→ **Data**
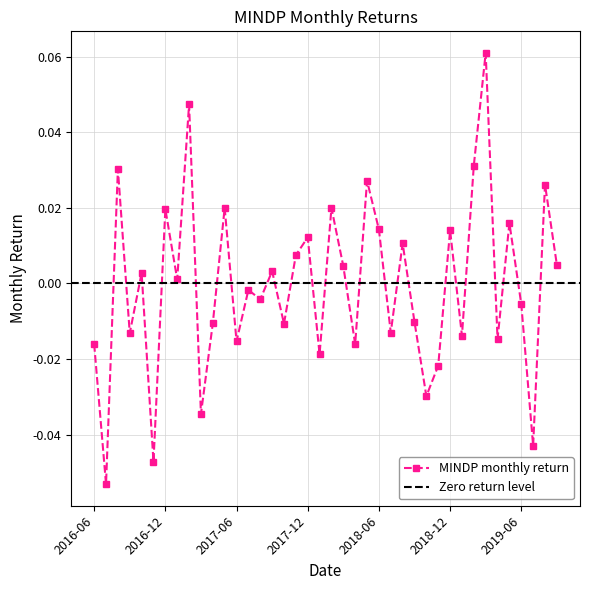

Reading left to right, what are all the values shown in this chart?

2016-06=-0.0	2016-07=-0.1	2016-08=0.0	2016-09=-0.0	2016-10=0.0	2016-11=-0.0	2016-12=0.0	2017-01=0.0	2017-02=0.0	2017-03=-0.0	2017-04=-0.0	2017-05=0.0	2017-06=-0.0	2017-07=-0.0	2017-08=-0.0	2017-09=0.0	2017-10=-0.0	2017-11=0.0	2017-12=0.0	2018-01=-0.0	2018-02=0.0	2018-03=0.0	2018-04=-0.0	2018-05=0.0	2018-06=0.0	2018-07=-0.0	2018-08=0.0	2018-09=-0.0	2018-10=-0.0	2018-11=-0.0	2018-12=0.0	2019-01=-0.0	2019-02=0.0	2019-03=0.1	2019-04=-0.0	2019-05=0.0	2019-06=-0.0	2019-07=-0.0	2019-08=0.0	2019-09=0.0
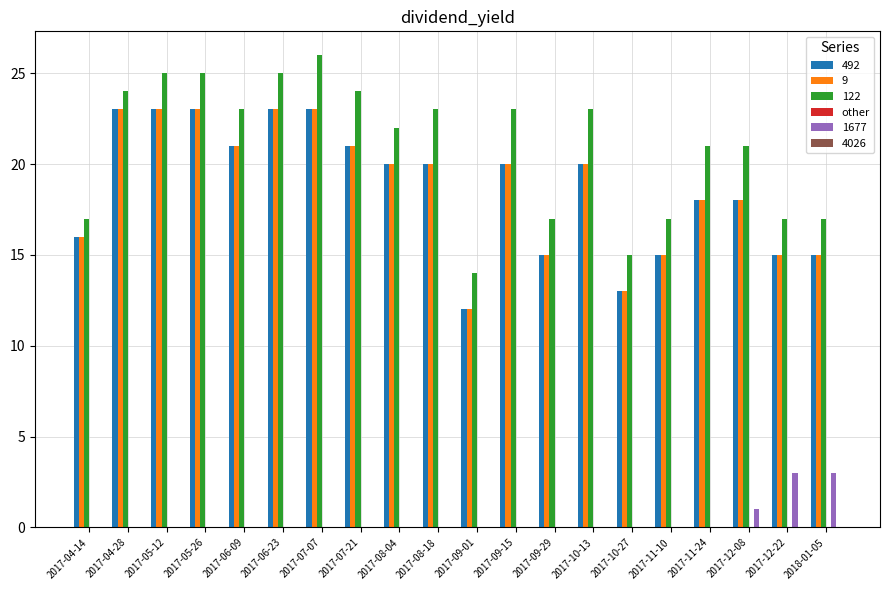

True or false: 122 has a value of 4 at 2017-09-01.

False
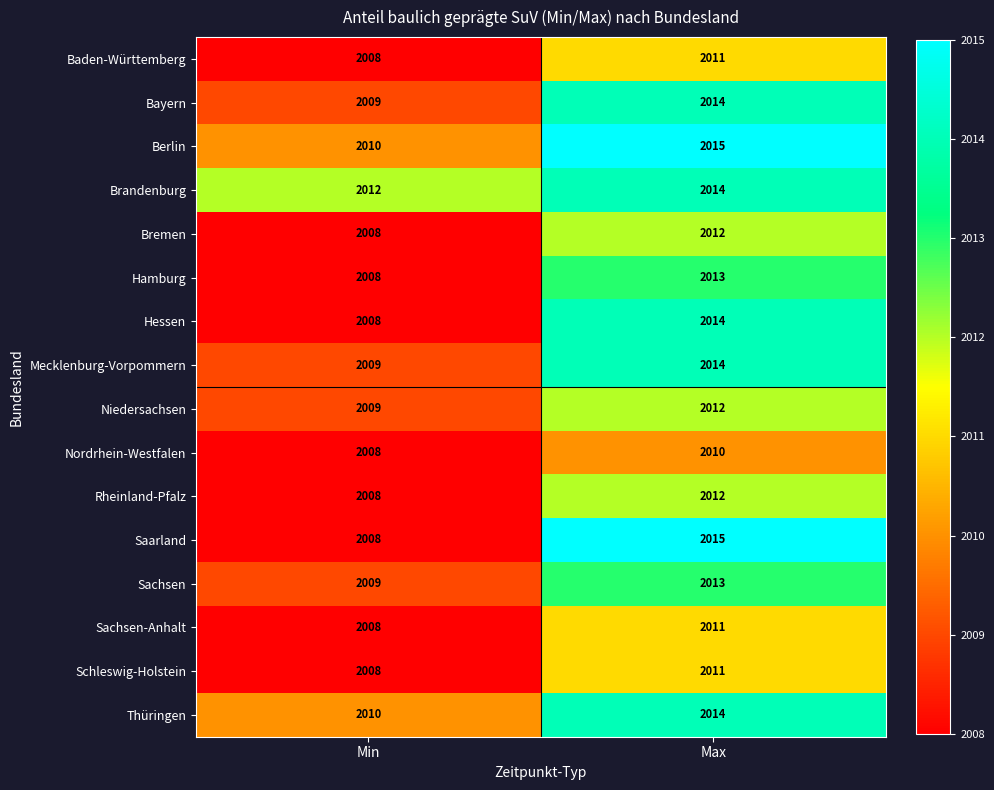

Which series has the widest spread of values?

Saarland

→ **Exercise objective**
Rewrite the rows above, changing "values" to "readings" wherever it occurs and leaving everything else unchanged. Omit the pictures from your answer.

→ **Solution to the problem**
Reading left to right, what are all the readings shown in this chart?

2016-06=-0.0	2016-07=-0.1	2016-08=0.0	2016-09=-0.0	2016-10=0.0	2016-11=-0.0	2016-12=0.0	2017-01=0.0	2017-02=0.0	2017-03=-0.0	2017-04=-0.0	2017-05=0.0	2017-06=-0.0	2017-07=-0.0	2017-08=-0.0	2017-09=0.0	2017-10=-0.0	2017-11=0.0	2017-12=0.0	2018-01=-0.0	2018-02=0.0	2018-03=0.0	2018-04=-0.0	2018-05=0.0	2018-06=0.0	2018-07=-0.0	2018-08=0.0	2018-09=-0.0	2018-10=-0.0	2018-11=-0.0	2018-12=0.0	2019-01=-0.0	2019-02=0.0	2019-03=0.1	2019-04=-0.0	2019-05=0.0	2019-06=-0.0	2019-07=-0.0	2019-08=0.0	2019-09=0.0

True or false: 122 has a value of 4 at 2017-09-01.

False

Which series has the widest spread of readings?

Saarland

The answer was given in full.